The ELC Even 90 featured a turret very similar to that of the ELC Even 30, but replaced both 30mm guns and the right-side machinegun with a single low-pressure 90mm D919 gun using 700m/sec HEAT rounds type G, on the right side of the turret.

=== ELC Even 120 ===
The ELC Even 120 featured four 120 mm recoilless rifles arranged in horizontal pairs on either side of the turret. These weapons were to be reloaded by the driver either by rotating the turret so that the driver could open his hatch and insert new projectiles without leaving his seat, or by having the driver climb out and reload the weapons from a standing position next to the tank. It was also suggested that the rear ends of the 120mm weapons' barrels be cut so that the rear sections could be rotated into the turret, allowing the gunner to reload the weapons without opening his hatch.
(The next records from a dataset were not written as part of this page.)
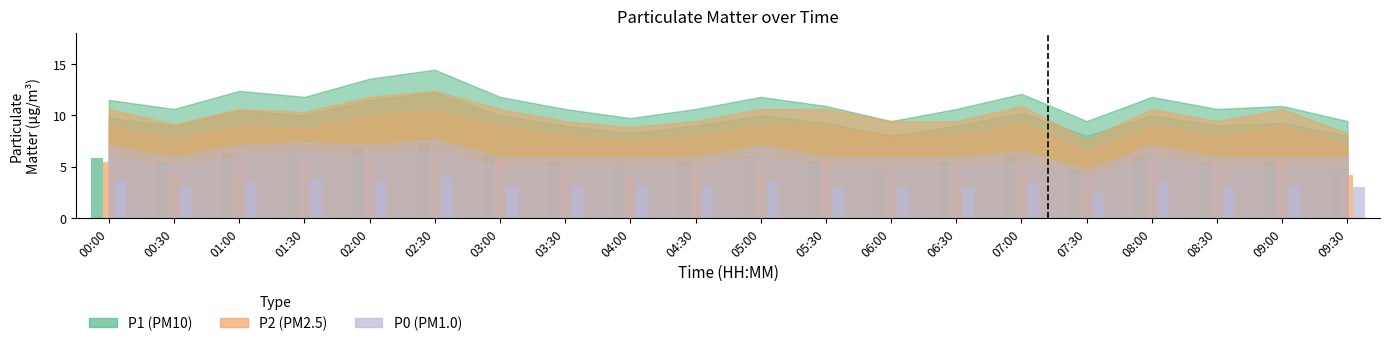

How many groups of bars are there?

20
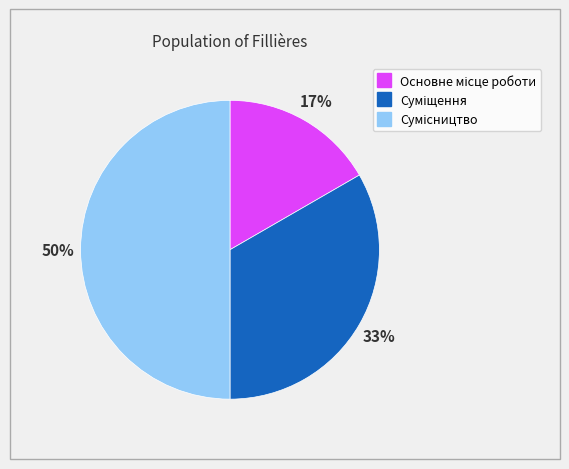

To the nearest percent, what is the average slice percentage?

33%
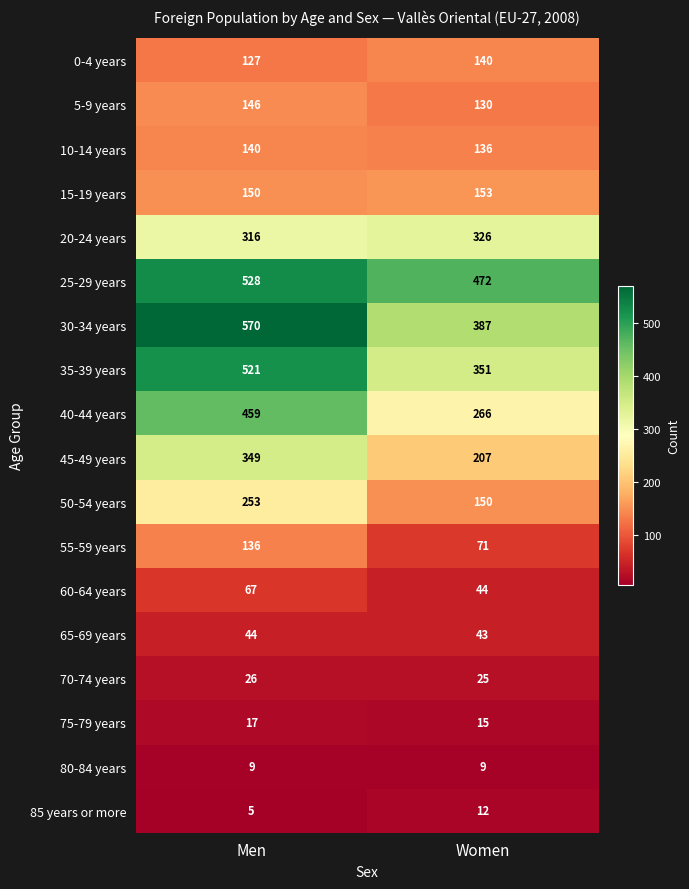

At which label is 40-44 years closest to 362?

Women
Another version of the tank featuring two 120mm weapons, each with a five-round revolver-type autoloader, was suggested but not constructed.

=== ELC Even – Nord-Aviation missiles ===
A vehicle armed with either four SS-11 ATGMs or two SS-12 SSMs mounted on arms on either side of a purpose-built welded plate turret, with an armored glass observation window on its front. A prototype featuring a combination of these weapons (two SS-11 on the right side of the turret and one SS-12 on the left) was built.